When you and I falter in our journeys with Christ, how do we make the wobbling stop?
Last weekend, Tim and I went on a combined business and romantic retreat. A bit of R and R for a day or two. Between business sessions, we rented a tandem bicycle at the local sports center. A flood of memories rushed through me as I climbed onto the back seat of the double-seated bike. Tim and I used to rent tandem bikes in the early eighties in Eugene, Oregon when we were in college. We traveled miles to parks on the outskirts of town, where we picnicked in sun-bathed fields of mint and wildflowers.

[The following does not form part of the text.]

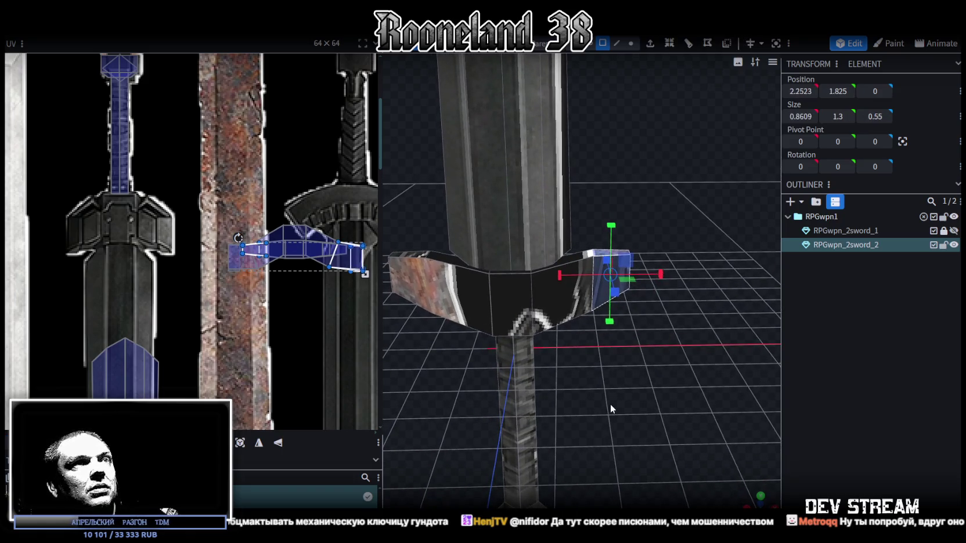
left_click_drag(610, 404, 633, 387)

Saturday, I climbed onto the back seat of the tandem. As we took off, my muscles trembled and I was sure I was going to tumble across my handlebars into Tim’s lap. On the couch in our rental home, maybe. But on a bike careening around steep, curvy hills, no way.
Here’s what I learned from the ride:
- The tighter you grip the handlebars, the more the bike wobbles. I had a limited view of the pavement ahead of us. I figured white-knuckling the experience would help steady the bike. Nope. The harder I gripped the handlebars, the more I shook. The more we shook.
- When fear tries to take the upper hand, we need to focus on communicating more often and more clearly. We developed a system. To get going after a stop, we called out, “Scooch, scooch, scooch, go!” And when we prepared to halt, Tim called out, “Breaking! Coast!” We gradually got into sync.
- As we coordinated our movements, Tim’s ability to take hills and corners earned my trust. I relaxed. Bingo! The bike steadied. We were able to finish a four-mile ride and return in good shape—the bike, that is. We were both a little out of shape, but shared good-natured laughter and made a fun memory along the way.
I figure our journey with Jesus is just the same. The more we try to take control, the shakier things get. When we talk it out with Christ and our families, we dispel fear. And the deeper we trust, the steadier the journey.
Friend, what helps you develop trust when someone else is driving?